1 The board of directors of plaintiff district, desiring to effect insurance upon the school building, took steps as follows: “Regular Meeting. Doon, Iowa, Nov. 4, 1895. Board of directors met in regular session. Members present: James Peterson, F. L. Jenkens, J. L. Weatherly, John Bentley, J. II. Kahl. On motion, J. L. Weatherly was chosen secretary pro tern. On motion, bill of Donohue & Hennebery for school seats, amounting to $54.48, was allowed. Bill of Holmes Bentley Lumber Company for $136.16 was allowed. It was moved and carried that the school buildings be insured in the following companies for amounts stated: The Fidelity Ins. Company of Des Moines, $1,250.00; the Phoenix Company of Hartford, $1,250.00. The secretary was instructed to issue an order for premium to local agents. By motion, board adjourned sine die. J. L. Weatherly, Sec’y pro tern.” J. L. Weatherly was the agent for defendant company, and procured the issuance to plaintiff of the policy in question, which was for the sum of $1,250. He knew a policy was to be procured of the Phoenix Company for a like amount, as was done. The policy issued by defendant company contained *67this provision: “This contract shall be void if the assured shall now or hereafter procure any other insurance, whether valid or not, on property covered in whole or in part by this policy, or if the risk become more hazardous by any means whatever,' or if any warranty as to the condition of the property mentioned in this policy shall be violated, * * * unless the consent of the company be indorsed thereon.” The consent of the company was not given, save as we shall now state, to other insurance. Weatherly, as agent of defendant, knew that the Phoenix policy was to be obtained; that plaintiff was to effect a total insurance in the sum of $2,500. His knowledge of this fact must be held the knowledge of the company. By issuing its policy with that knowledge, defendant must be held to have consented to tho additional insurance with the Phoenix company. Erb v. Insurance Co., 99'Iowa, 728. There was such a mutual mistake in this matter as would justify a reformation of the contract in this respect. Fitchner v. Association, 103 Iowa, 276.

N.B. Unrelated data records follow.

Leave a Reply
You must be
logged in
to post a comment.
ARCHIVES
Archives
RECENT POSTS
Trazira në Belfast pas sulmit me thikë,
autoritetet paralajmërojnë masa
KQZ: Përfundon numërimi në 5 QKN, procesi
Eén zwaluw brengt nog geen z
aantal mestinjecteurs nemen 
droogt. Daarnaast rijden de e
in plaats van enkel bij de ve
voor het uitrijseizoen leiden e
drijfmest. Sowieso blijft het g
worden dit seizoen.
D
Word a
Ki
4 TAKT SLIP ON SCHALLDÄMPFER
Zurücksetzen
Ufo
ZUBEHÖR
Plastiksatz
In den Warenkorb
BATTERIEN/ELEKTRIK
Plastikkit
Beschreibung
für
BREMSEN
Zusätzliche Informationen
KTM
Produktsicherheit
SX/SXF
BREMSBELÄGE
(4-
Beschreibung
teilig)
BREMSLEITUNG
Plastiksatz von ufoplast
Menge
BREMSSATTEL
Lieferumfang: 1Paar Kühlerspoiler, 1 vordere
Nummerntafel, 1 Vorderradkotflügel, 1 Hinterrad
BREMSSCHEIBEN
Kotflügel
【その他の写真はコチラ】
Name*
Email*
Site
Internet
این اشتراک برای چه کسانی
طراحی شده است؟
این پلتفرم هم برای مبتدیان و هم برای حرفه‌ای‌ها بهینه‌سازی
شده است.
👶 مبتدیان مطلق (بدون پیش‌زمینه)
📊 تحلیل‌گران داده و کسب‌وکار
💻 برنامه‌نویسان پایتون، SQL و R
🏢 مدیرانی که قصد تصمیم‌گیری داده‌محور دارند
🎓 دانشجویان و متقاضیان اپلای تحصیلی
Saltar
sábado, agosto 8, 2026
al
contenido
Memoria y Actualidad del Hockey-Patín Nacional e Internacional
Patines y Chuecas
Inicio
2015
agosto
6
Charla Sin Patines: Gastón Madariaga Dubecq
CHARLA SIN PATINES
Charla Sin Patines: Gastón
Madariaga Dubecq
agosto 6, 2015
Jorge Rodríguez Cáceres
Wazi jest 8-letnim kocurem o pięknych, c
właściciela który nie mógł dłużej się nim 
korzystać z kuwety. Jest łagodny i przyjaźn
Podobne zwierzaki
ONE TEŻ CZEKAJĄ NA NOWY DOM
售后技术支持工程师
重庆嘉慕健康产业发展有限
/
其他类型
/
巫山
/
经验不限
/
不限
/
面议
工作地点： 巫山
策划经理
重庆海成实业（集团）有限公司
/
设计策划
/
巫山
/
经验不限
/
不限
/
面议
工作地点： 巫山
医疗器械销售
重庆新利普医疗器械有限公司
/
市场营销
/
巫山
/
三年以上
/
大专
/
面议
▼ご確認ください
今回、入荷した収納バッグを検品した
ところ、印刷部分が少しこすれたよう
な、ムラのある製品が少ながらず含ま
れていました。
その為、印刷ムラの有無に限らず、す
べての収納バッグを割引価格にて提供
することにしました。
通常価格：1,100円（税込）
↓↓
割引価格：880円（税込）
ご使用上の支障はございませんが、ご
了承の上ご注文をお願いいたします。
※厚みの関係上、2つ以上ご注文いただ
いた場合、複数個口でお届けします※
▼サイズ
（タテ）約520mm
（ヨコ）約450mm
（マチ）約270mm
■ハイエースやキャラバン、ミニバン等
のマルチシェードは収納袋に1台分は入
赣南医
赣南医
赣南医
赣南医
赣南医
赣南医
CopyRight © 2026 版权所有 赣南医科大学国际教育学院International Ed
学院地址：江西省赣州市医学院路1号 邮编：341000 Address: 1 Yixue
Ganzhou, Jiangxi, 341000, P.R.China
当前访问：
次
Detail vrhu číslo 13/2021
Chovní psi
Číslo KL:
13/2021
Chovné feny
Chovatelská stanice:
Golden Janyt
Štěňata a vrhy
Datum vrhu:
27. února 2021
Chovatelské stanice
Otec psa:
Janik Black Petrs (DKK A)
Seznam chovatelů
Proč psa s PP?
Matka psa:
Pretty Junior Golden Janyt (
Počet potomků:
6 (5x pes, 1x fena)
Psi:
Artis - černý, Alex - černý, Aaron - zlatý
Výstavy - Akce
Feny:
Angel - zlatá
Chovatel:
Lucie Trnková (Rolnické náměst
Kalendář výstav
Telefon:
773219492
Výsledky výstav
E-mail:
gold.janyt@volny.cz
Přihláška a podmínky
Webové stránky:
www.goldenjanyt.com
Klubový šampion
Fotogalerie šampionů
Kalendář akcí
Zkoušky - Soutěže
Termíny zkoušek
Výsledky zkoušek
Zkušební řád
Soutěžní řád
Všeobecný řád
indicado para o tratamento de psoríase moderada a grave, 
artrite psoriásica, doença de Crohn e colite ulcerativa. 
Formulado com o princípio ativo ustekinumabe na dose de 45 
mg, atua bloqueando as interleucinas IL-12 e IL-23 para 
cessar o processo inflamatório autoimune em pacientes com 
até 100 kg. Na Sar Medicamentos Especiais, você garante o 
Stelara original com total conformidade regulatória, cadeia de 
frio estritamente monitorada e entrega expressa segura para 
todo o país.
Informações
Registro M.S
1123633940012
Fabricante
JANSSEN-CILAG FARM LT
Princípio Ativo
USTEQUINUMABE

2 II. But there is another matter in this case. At the time of the action of the board of directors which we have set out there was an existing policy on the school house for $1,250 in the Insurance Company of North America. The secretary of plaintiff board testifies that he knew, and the other members of the board, including Weatherly, were aware, of the existence of this policy when the agreement was made to effec the insurance with defendant. The other directors, of whom there were several besides Weatherly, testify that they supposed the policy in the Insurance Company of North America had expired when they ordered the policies placed with defendant and the Phoenix Company. Some of them state that the board desired to carry only $2,500 of insurance on the building, and they are corroborated to this extent; that no more than $2,500 had ever before been carried.. On the whole, we are *68clearly of opinion that defendant did not know of or assent to tbe policy in the Insurance Company of North America. Neither did plaintiff intend to effect or carry insurance to the amount of $3,150. The existence of this prior policy, to which defendant had not assented, violated the condition of the policy in suit which we have set out, and defendant is, therefore, released from liability on its contract. Zimmerman v. Insurance Co., 77 Iowa, 685.
Our holding on the merits of the case renders unnecessary any specific ruling on the motion to strike appellee’s argument. Por the reasons given,, the judgment below is reversed.